Стоит ли говорить, что две недели тянулись невероятно медленно: это был какой-то день рождения наоборот, когда ты ждешь не подарков, а неизбежного и при этом неприятного сюрприза. Ужасный конец казался мне гораздо более притягательным, чем бесконечный ужас... И вот сейчас я встану, пройду лестничный пролет до лифта, где наверняка уже курит Жу-Жу, потом спущусь вниз, перейду дорогу, нырну в арку, дошагаю до «Седьмого континента», протяну руку — и...
— Екатерина, на рабочем месте могла бы хоть не храпеть! — Что-то тяжелое пролетело мимо моего лица и шлепнулось перед носом. — Ты говорила, что Герштейн не пришел на мероприятие, а на самом деле ты его просто проглядела. Мне кажется, что в твоем возрасте нужно быть повнимательней, если ты хочешь сделать в нашем агентстве хоть какую-нибудь карьеру.
Я судорожно вскочила, поправляя одежду. Какой кошмар! Передо мной стояла разъяренная Маргарита. Кажется, я отключилась прямо на клавиатуре.
— У тебя на щеке отпечатались клавиши, — промурлыкала Жу-Жу, проплывая мимо. — А еще ты семь раз отправила сообщение «ЫЫЫЫЫЫЫЫ» по почте. Получили все!
Я машинально пощупала щеку и посмотрела на руку, как будто рисунок клавиш мог перейти на ладонь. Маргарита раздраженно перелистывала страницы верхнего журнала из увесистой пачки, которая только что просвистела мимо меня и плюхнулась на стол. Кстати, покупать и приносить ей свежие журналы — это тоже моя обязанность; интересно, сколько же я спала?
— Ну вот, пожалуйста, он, а я уж думала, не померещилось ли мне. — Марго ткнула пальцем с идеальным французским маникюром в светскую хронику. «Гараж, полный оргазмов» — гласил заголовок, после которого шло несколько цветистых строчек, на все лады восхваляющих искусство Гнатюка.
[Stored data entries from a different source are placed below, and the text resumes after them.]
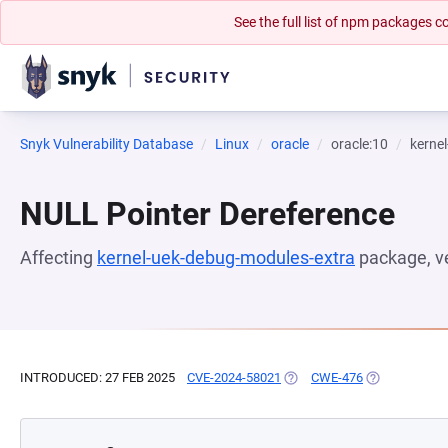
See the full list of npm packages
Snyk Vulnerability Database
Linux
oracle
oracle:10
kerne
NULL Pointer Dereference
Affecting
kernel-uek-debug-modules-extra
package, v
INTRODUCED: 27 FEB 2025
CVE-2024-58021
(OPENS IN A NEW TAB)
CWE-476
(OPENS IN A 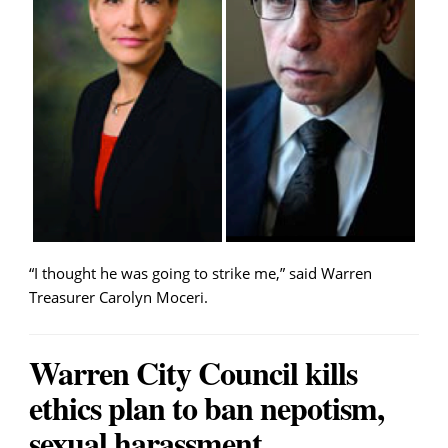
“I thought he was going to strike me,” said Warren
Treasurer Carolyn Moceri.
Warren City Council kills
ethics plan to ban nepotism,
sexual harassment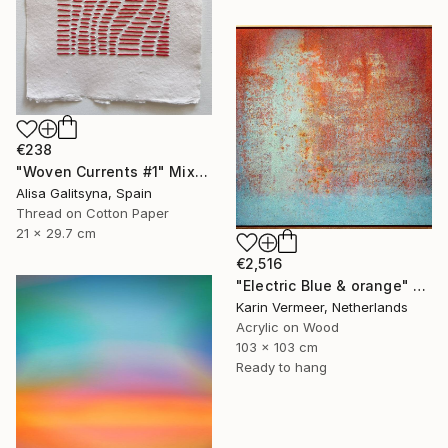
€238
"Woven Currents #1" Mixed Media
Alisa Galitsyna, Spain
Thread on Cotton Paper
21 x 29.7 cm
€2,516
"Electric Blue & orange" Mixed Media
Karin Vermeer, Netherlands
Acrylic on Wood
103 x 103 cm
Ready to hang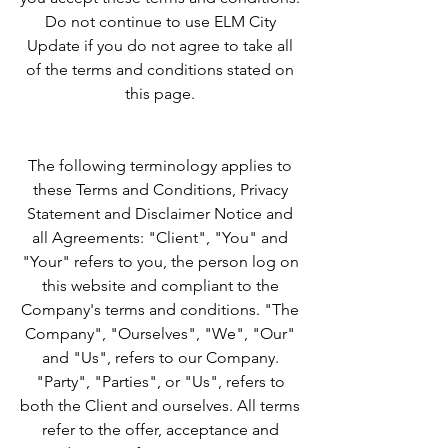
Do not continue to use ELM City
Update if you do not agree to take all
of the terms and conditions stated on
this page.
​The following terminology applies to
these Terms and Conditions, Privacy
Statement and Disclaimer Notice and
all Agreements: "Client", "You" and
"Your" refers to you, the person log on
this website and compliant to the
Company's terms and conditions. "The
Company", "Ourselves", "We", "Our"
and "Us", refers to our Company.
"Party", "Parties", or "Us", refers to
both the Client and ourselves. All terms
refer to the offer, acceptance and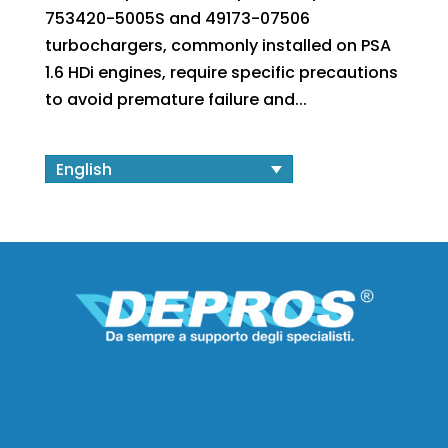
753420-5005S and 49173-07506
turbochargers, commonly installed on PSA
1.6 HDi engines, require specific precautions
to avoid premature failure and...
English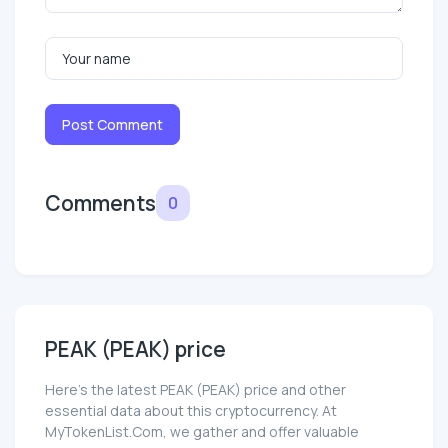
Post Comment
Comments
0
PEAK (PEAK) price
Here’s the latest PEAK (PEAK) price and other
essential data about this cryptocurrency. At
MyTokenList.Com, we gather and offer valuable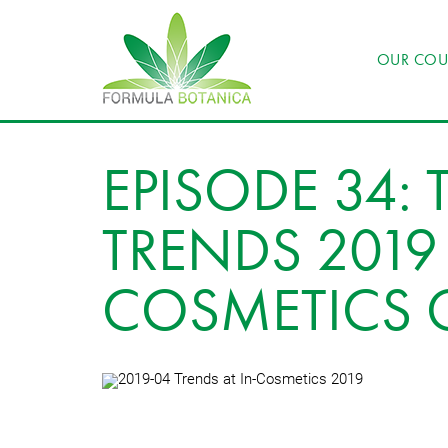
OUR COU
EPISODE 34: 
TRENDS 2019 
COSMETICS 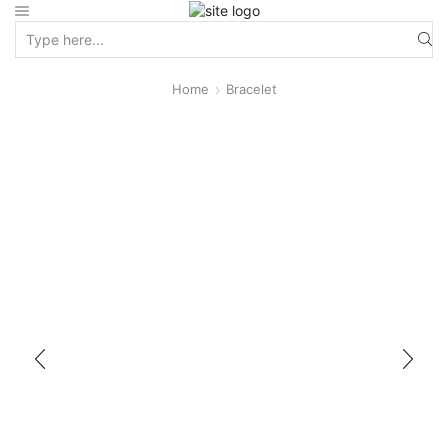
Home
Bracelet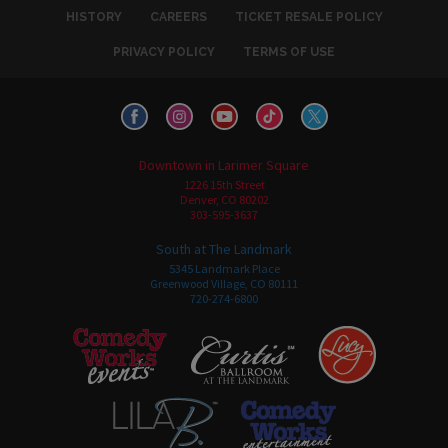
HISTORY
CAREERS
TICKET RESALE POLICY
PRIVACY POLICY
TERMS OF USE
Downtown in Larimer Square
1226 15th Street
Denver, CO 80202
303-595-3637
South at The Landmark
5345 Landmark Place
Greenwood Village, CO 80111
720-274-6800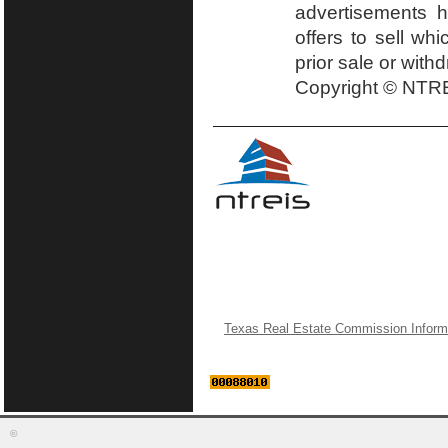
advertisements h
offers to sell wh
prior sale or with
Copyright © NTRE
Texas Real Estate Commission Inform
©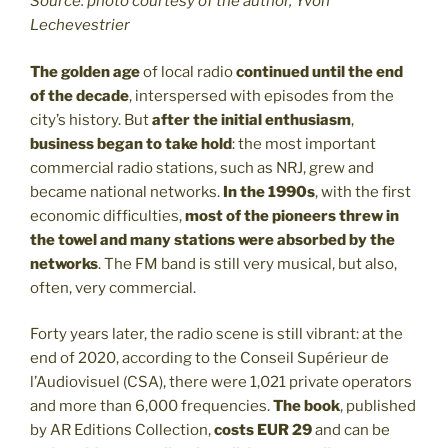
Source: photo courtesy of the author, Yvon
Lechevestrier
The golden age
of local radio
continued until the end
of the decade
, interspersed with episodes from the
city’s history. But
after the initial enthusiasm
,
business began to take hold
: the most important
commercial radio stations, such as NRJ, grew and
became national networks.
In the 1990s
, with the first
economic difficulties,
most of the pioneers threw in
the towel and many stations were absorbed by the
networks
. The FM band is still very musical, but also,
often, very commercial.
Forty years later, the radio scene is still vibrant: at the
end of 2020, according to the Conseil Supérieur de
l’Audiovisuel (CSA), there were 1,021 private operators
and more than 6,000 frequencies.
The book
, published
by AR Editions Collection,
costs EUR 29
and can be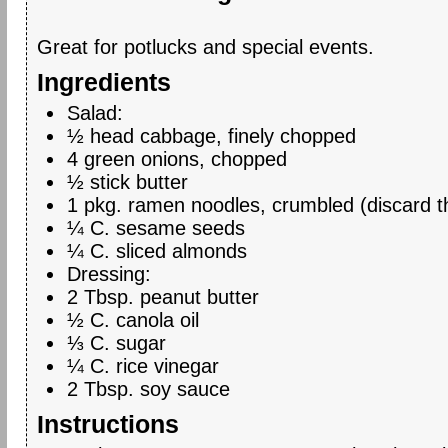
Great for potlucks and special events.
Ingredients
Salad:
½ head cabbage, finely chopped
4 green onions, chopped
½ stick butter
1 pkg. ramen noodles, crumbled (discard th
¼ C. sesame seeds
¼ C. sliced almonds
Dressing:
2 Tbsp. peanut butter
½ C. canola oil
⅓ C. sugar
¼ C. rice vinegar
2 Tbsp. soy sauce
Instructions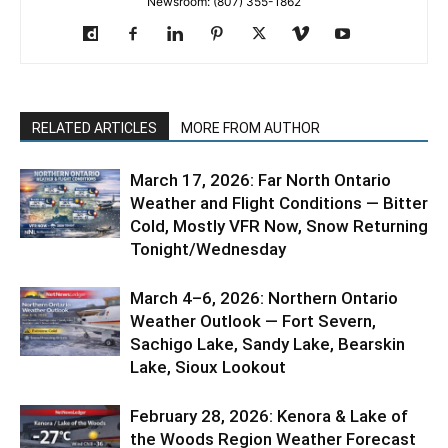
Newsroom: (807) 355-1862
RELATED ARTICLES
MORE FROM AUTHOR
March 17, 2026: Far North Ontario
Weather and Flight Conditions — Bitter
Cold, Mostly VFR Now, Snow Returning
Tonight/Wednesday
March 4–6, 2026: Northern Ontario
Weather Outlook — Fort Severn,
Sachigo Lake, Sandy Lake, Bearskin
Lake, Sioux Lookout
February 28, 2026: Kenora & Lake of
the Woods Region Weather Forecast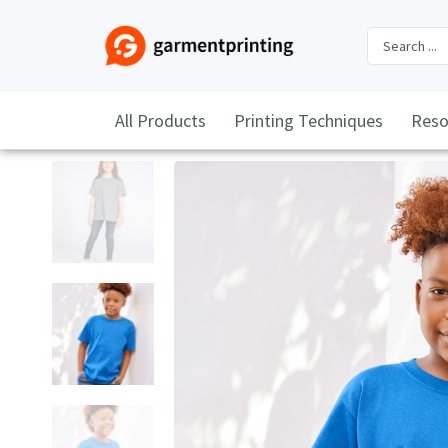
All Products
Printing Techniques
Reso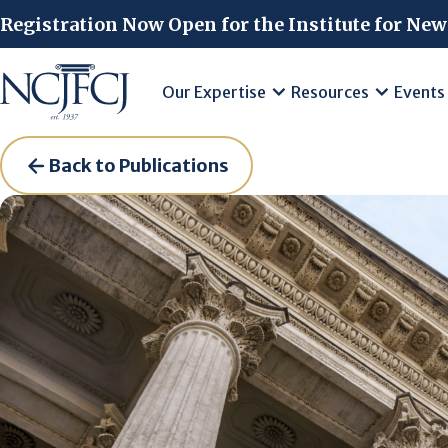
Skip to main content
Registration Now Open for the Institute for New
Our Expertise
Resources
Events
Back to Publications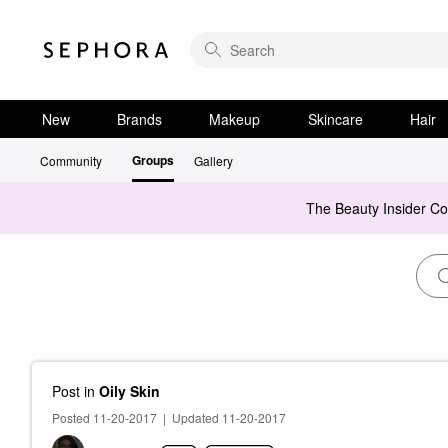
New
Brands
Makeup
Skincare
Hair
Groups
Community
Gallery
The Beauty Insider C
Post
in
Oily Skin
Posted 11-20-2017
|
Updated 11-20-2017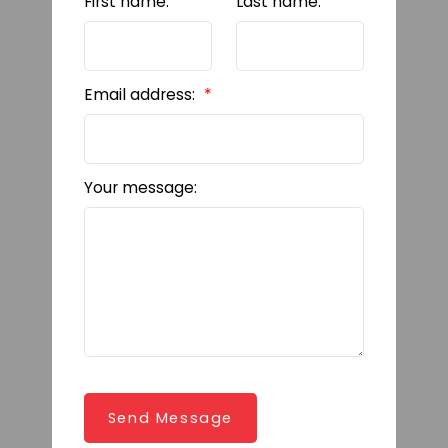
First name:
Last name:
Email address:
Your message:
Send Message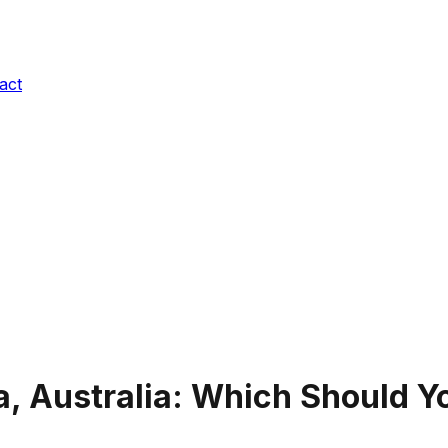
act
, Australia
: Which Should Yo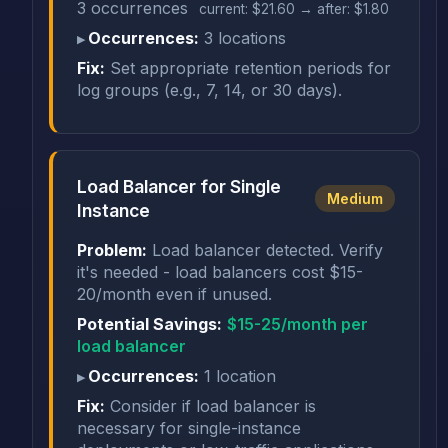
3 occurrences
current: $21.60 → after: $1.80
Occurrences:
3 locations
Fix:
Set appropriate retention periods for
log groups (e.g., 7, 14, or 30 days).
Load Balancer for Single
Medium
Instance
Problem:
Load balancer detected. Verify
it's needed - load balancers cost $15-
20/month even if unused.
Potential Savings:
$15-25/month per
load balancer
Occurrences:
1 location
Fix:
Consider if load balancer is
necessary for single-instance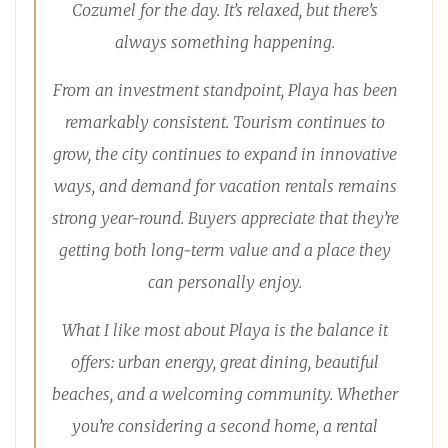
Cozumel for the day. It’s relaxed, but there’s
always something happening.
From an investment standpoint, Playa has been
remarkably consistent. Tourism continues to
grow, the city continues to expand in innovative
ways, and demand for vacation rentals remains
strong year-round. Buyers appreciate that they’re
getting both long-term value and a place they
can personally enjoy.
What I like most about Playa is the balance it
offers: urban energy, great dining, beautiful
beaches, and a welcoming community. Whether
you’re considering a second home, a rental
Я робко наклонилась над журналом. Несколько раз перечитала надпись, на которой остановился палец Маргариты, и густо побагровела.
«Александр Герштейн, „Атлантик-групп“». В углу страницы красовалась фотография... Сомнений быть не могло! Тот же пиджак, та же самоуверенная поза. Наш объект, отвратительный красавчик с коктейлем. Стало быть, я даже разговаривала с ним, но не смогла сообразить попросить визитную карточку. Вот идиотка!
— Тебе хотя бы стыдно, — утвердительно заявила Марго и схватила журнал в руки. — Что это?! — судорожно выдохнула она, схватившись за то место, где у более чувствительных людей предположительно располагается сердце. — В парижском Hermes меня уверяли, что такие сумки делают на заказ и в Москве она только у меня! — Казалось, Марго была расстроена, как маленький ребенок, у которого отняли игрушку. — А здесь какая-то идиотка, на голове копна сена, боже.... Деревня нацепила платье от Марджелы задом наперед!
Кажется, я уже знала, о ком идет речь. Ну конечно, вот она, восходящая звезда артистических тусовок и по совместительству моя подруга Алена с той самой «сумкой богатой телки». Теперь на нее любуется сама богатая телка, которая вот-вот забодает парижский Hermes. Я самый нелепый человек во вселенной, и все мои хорошие начинания заканчиваются международным скандалом.
«Михаил Гнатюк со своей новой музой». Ага, а еще со старой сумкой моей, видимо, бывшей начальницы.
— Маргарита... — Я решила прыгнуть в пасть ко льву самостоятельно. Дожидаться, когда он меня медленно прожует, было выше моих сил. — Видите ли, дело в том, что...
— Запомни, девочка моя... — На меня строго смотрели два аккуратно подведенных глаза моей начальницы. — Никогда не оправдывайся!
Марго покровительственно похлопала меня по плечу, развернулась и уверенной походкой светской львицы прошла в свой кабинет. И хотя она даже не представляла, что именно я собиралась ей сказать, совет был хорош. Да, Марго заслуживает всех своих сумок, шуб и драгоценностей. Она настоящая женщина, в ней есть класс.
А не совсем настоящая женщина (то есть ее трусливое, очень заспанное и мятое подобие) жадно приникла к журналу Hello. Никогда еще светская хроника не будила во мне таких противоречивых эмоций. Ну конечно, судя по всему, мою физиономию рядом с Герштейном благополучно обрезали. Остался лишь кусочек ноги в черной туфельке!